----- Original Message -----
From: "Francesco Romani" <fromani(a)redhat.com>
To: "Nir Soffer" <nsoffer(a)redhat.com>
Cc: devel(a)ovirt.org, "Federico Simoncelli" <fsimonce(a)redhat.com>,
"Michal Skrivanek" <mskrivan(a)redhat.com>, "Adam
Litke" <alitke(a)redhat.com>
Sent: Wednesday, July 9, 2014 2:22:05 PM
Subject: Re: [ovirt-devel] [VDSM][sampling] thread pool status and handling of stuck
calls
----- Original Message -----
> From: "Nir Soffer" <nsoffer(a)redhat.com>
> To: "Francesco Romani" <fromani(a)redhat.com>
> Cc: devel(a)ovirt.org, "Federico Simoncelli" <fsimonce(a)redhat.com>,
"Michal
> Skrivanek" <mskrivan(a)redhat.com>, "Adam
> Litke" <alitke(a)redhat.com>
> Sent: Monday, July 7, 2014 4:53:29 PM
> Subject: Re: [ovirt-devel] [VDSM][sampling] thread pool status and handling
> of stuck calls
> > > If one vm may stoop responding, causing all libvirt calls for this vm
> > > to
> > > block, then a thread pool with one connection per worker thread can
> > > lead
> > > to a failure when all connection happen to run a request that blocks
> > > the thread. If this is the case, then each task related to one vm must
> > > depend on other tasks and should not be skipped until the previous task
> > > returned, simulating the current threading model without creating
100's
> > > of threads.
> >
> > Agreed, we should introduce this concept and this is lacking in my
> > threadpool
> > proposal.
>
> So basically the current threading model is the behavior we want?
>
> If some call get stuck, stop sampling this vm. Continue when the
> call returns.
>
> Michal? Federico?
Yep - but with less threads, and surely with a constant number of them.
Your schedule library (review in my queue at very high priority) is indeed
a nice step in this direcation.
Waiting for Federico's ack.
That looks good. Now I would like to summarize few things.

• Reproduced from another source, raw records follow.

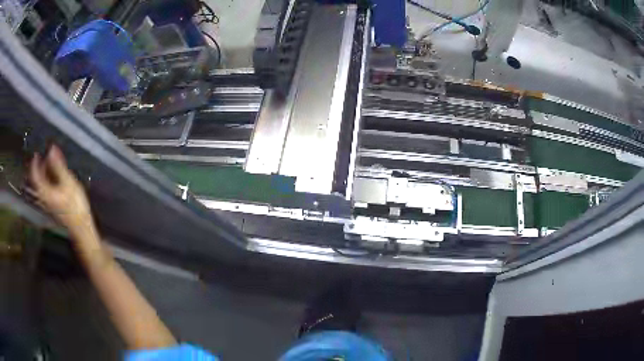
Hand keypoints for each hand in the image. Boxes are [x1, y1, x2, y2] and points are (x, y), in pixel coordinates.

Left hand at [29, 145, 92, 233]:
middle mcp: (44, 198)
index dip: (34, 164)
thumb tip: (51, 149)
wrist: (81, 227)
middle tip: (42, 157)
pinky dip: (47, 182)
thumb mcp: (68, 182)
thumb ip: (58, 166)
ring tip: (48, 166)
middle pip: (37, 182)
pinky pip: (45, 192)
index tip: (36, 154)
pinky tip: (53, 179)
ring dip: (42, 175)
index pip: (35, 177)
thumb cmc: (75, 205)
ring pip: (41, 187)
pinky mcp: (53, 207)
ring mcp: (48, 204)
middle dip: (38, 169)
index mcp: (45, 192)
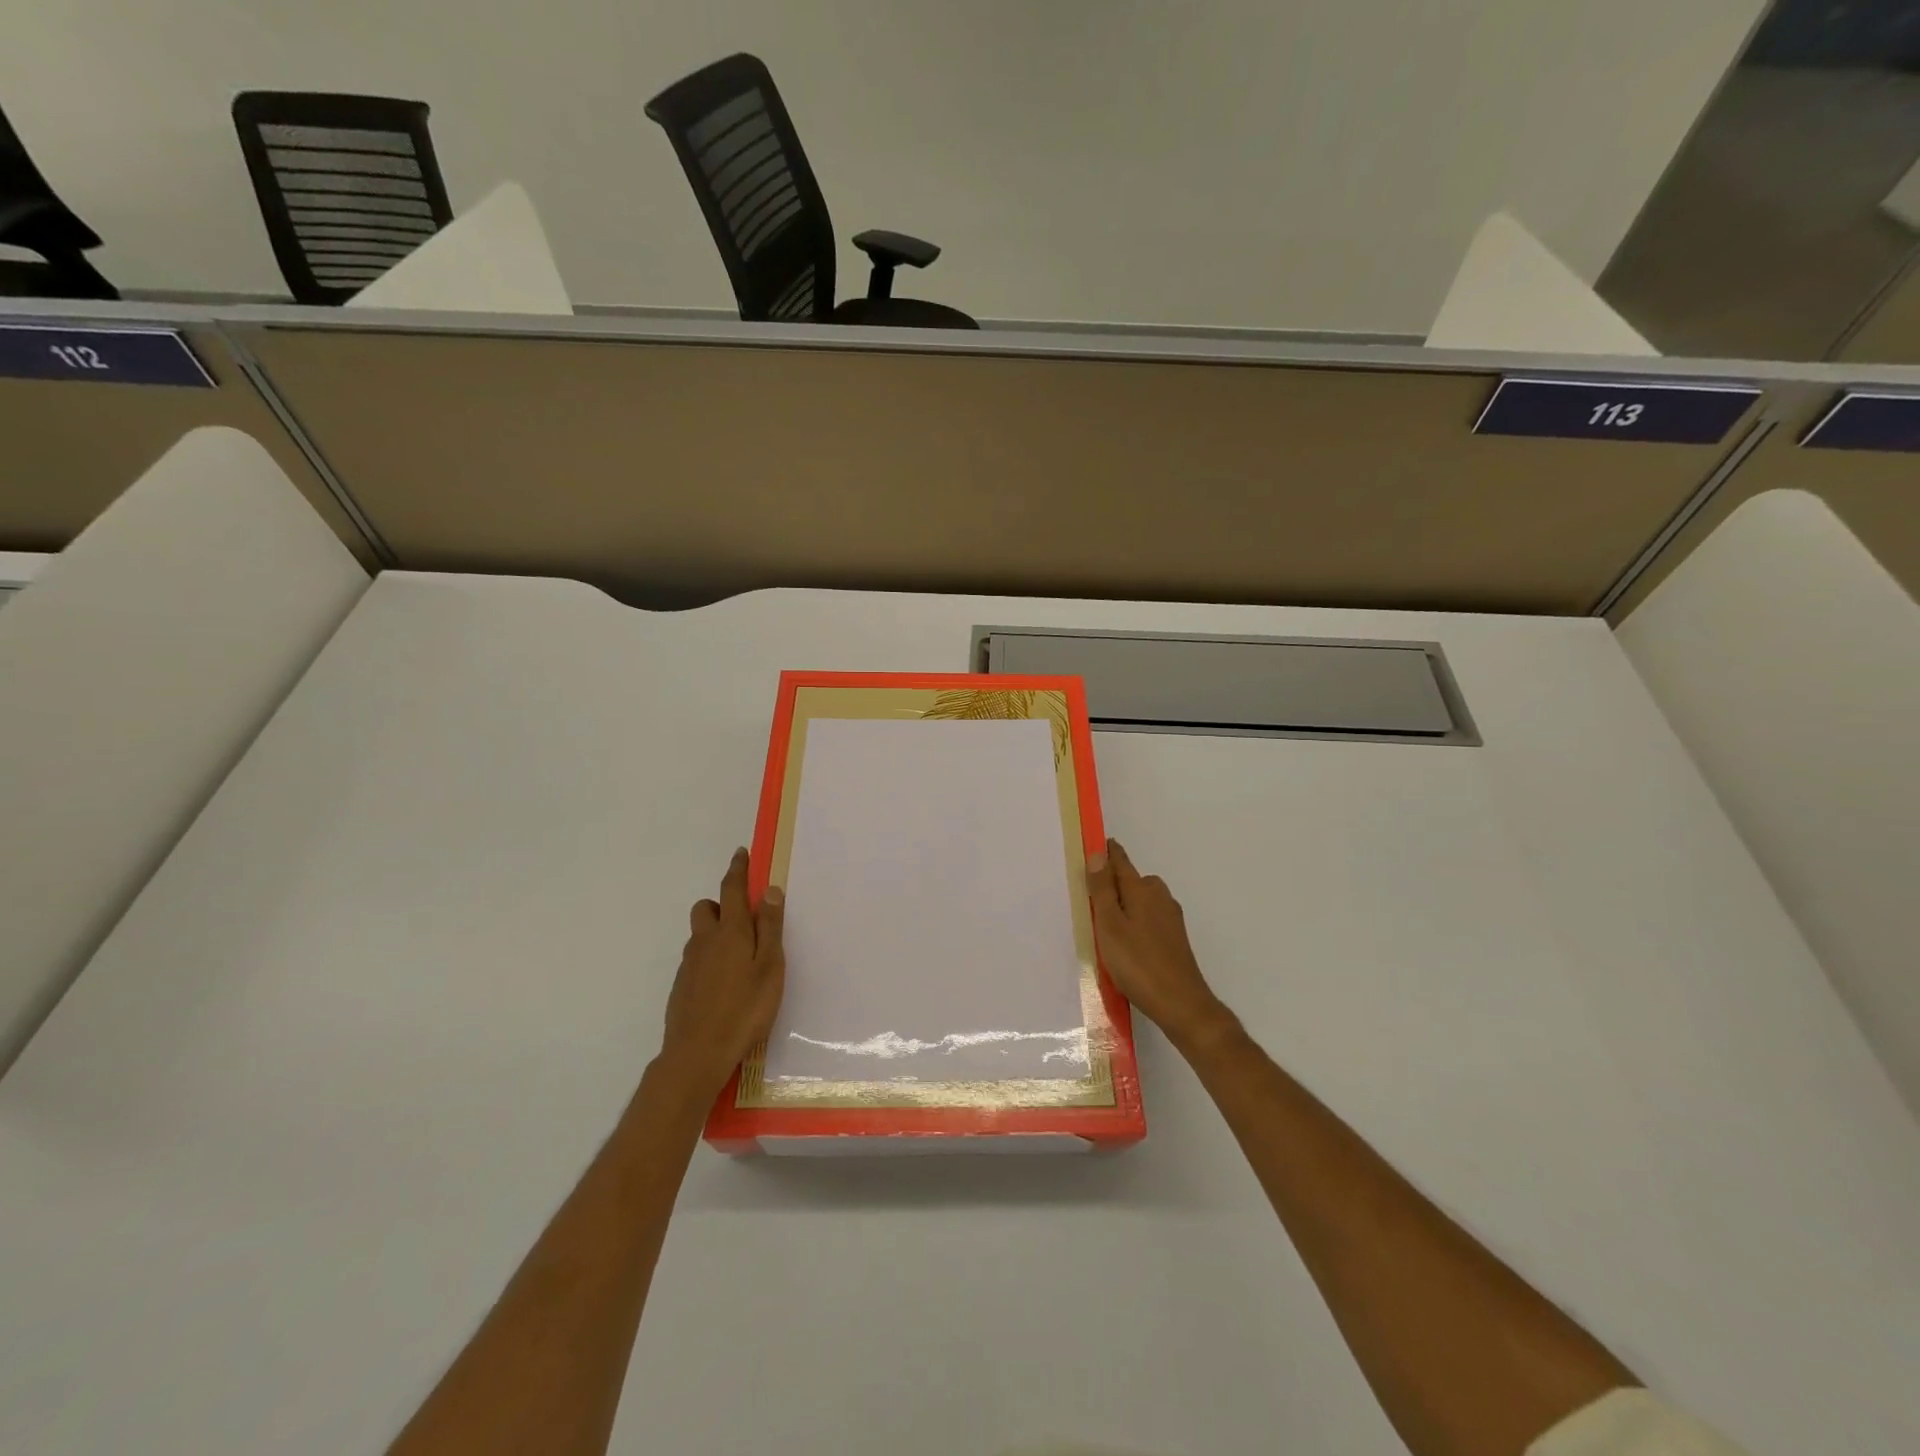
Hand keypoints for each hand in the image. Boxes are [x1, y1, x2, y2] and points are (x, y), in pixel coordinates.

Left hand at [658, 848, 785, 1097]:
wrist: (697, 1054)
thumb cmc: (745, 1009)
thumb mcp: (770, 967)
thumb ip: (770, 927)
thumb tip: (769, 890)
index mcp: (731, 931)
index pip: (732, 889)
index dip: (737, 869)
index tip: (741, 854)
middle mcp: (705, 941)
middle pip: (706, 908)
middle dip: (722, 903)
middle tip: (745, 920)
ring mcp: (689, 964)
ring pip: (700, 935)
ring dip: (715, 933)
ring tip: (739, 957)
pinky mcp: (681, 986)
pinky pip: (696, 959)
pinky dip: (709, 958)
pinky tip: (724, 984)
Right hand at [1088, 839, 1235, 1052]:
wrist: (1181, 1004)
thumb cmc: (1138, 963)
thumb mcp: (1110, 925)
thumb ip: (1103, 889)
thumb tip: (1099, 853)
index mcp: (1142, 890)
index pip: (1120, 861)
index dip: (1106, 853)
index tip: (1093, 845)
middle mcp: (1159, 897)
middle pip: (1131, 880)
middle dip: (1113, 883)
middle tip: (1090, 900)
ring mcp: (1170, 918)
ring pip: (1141, 901)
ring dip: (1124, 906)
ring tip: (1104, 927)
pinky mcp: (1175, 938)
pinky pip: (1148, 918)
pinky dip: (1135, 922)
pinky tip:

We know that when a request gets stuck on a vm also the subsequent ones will
get stuck (at least until their timeout is up, except for the first one that
could stay there forever).
We want a limited number of threads polling the statistics (trying to match
the number of threads that libvirt has).
Given those two assumptions we want a thread pool of workers that are picking
up jobs *per-vm*. The jobs should be smart enough to:
- understand what samples they have to take in that cycle (cpu? network? etc.)
- resubmit themselves in the queue
Now this will ensure that in the queue there's only one job per-vm and if it
gets stuck it is not re-submitted (no other worker will get stuck).
Additionally I think someone mentioned re-connection to libvirt in case of
stuck threads. I actually want to discourage (or really minimize) this
behavior because I can't think of a case where it would improve the situation
(it may just end up generating a large number of zombie threads on the libvirt
side).
--
Federico